2022 Mid-Year Patent News Update
We are nearing the halfway point of 2022, with a new director at the USPTO, another opportunity to clarify the §101 patent eligibility framework, and a pair of bills poised to innovate the semiconductor industry. Here’s what you need to know about the year in patents so far.
Director Vidal Announces Her Top Priorities for the USPTO
Kathi Vidal was sworn in as Under Secretary of Commerce for Intellectual Property and Director of the United States Patent and Trademark Office (USPTO) on April 13, ending more than a year of interim leadership. While concrete plans for her directorship were initially hazy, Director Vidal issued a blog post titled “Just getting started” that provided a clearer picture of what she hopes to accomplish. In it, she outlined some of her top priorities for the USPTO. These include:
- Formalizing the Director review process for Patent Trial and Appeal Board (PTAB) decisions
- Easing the transition to DOCX filing
- Reevaluating the USPTO’s requirements for design patents
- Expanding innovation across socioeconomic and geographical lines
- Scaling up the USPTO’s pro bono programs
- Moving forward discussions on patent eligibility
On a broader level, Director Vidal is focused on defining the USPTO’s new “mission” and “vision,” which are currently in interim form. The interim vision is “Unleashing America’s Potential,” and the interim mission is “to be a catalyst for inclusive innovation, economic prosperity, U.S. competitiveness, national security, and world problem-solving.”

Data extract ::

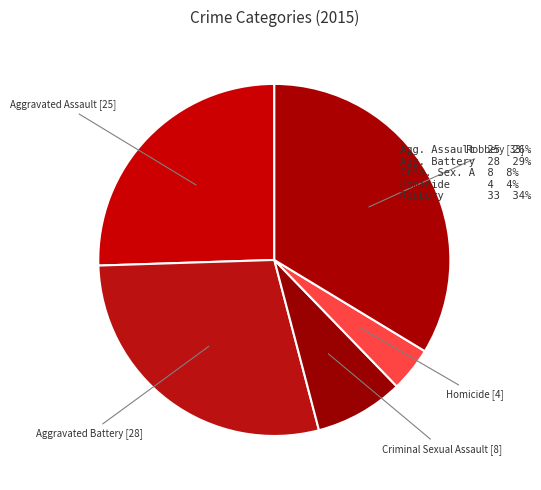

Rank the categories by value from highest to lowest.

Robbery, Aggravated Battery, Aggravated Assault, Criminal Sexual Assault, Homicide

Task description :: Using the patent news update, list every top priority for the USPTO that Director Vidal set out in her blog post.

The answer ::
- Formalizing the Director review process for Patent Trial and Appeal Board (PTAB) decisions
- Easing the transition to DOCX filing
- Reevaluating the USPTO's requirements for design patents
- Expanding innovation across socioeconomic and geographical lines
- Scaling up the USPTO's pro bono programs
- Moving forward discussions on patent eligibility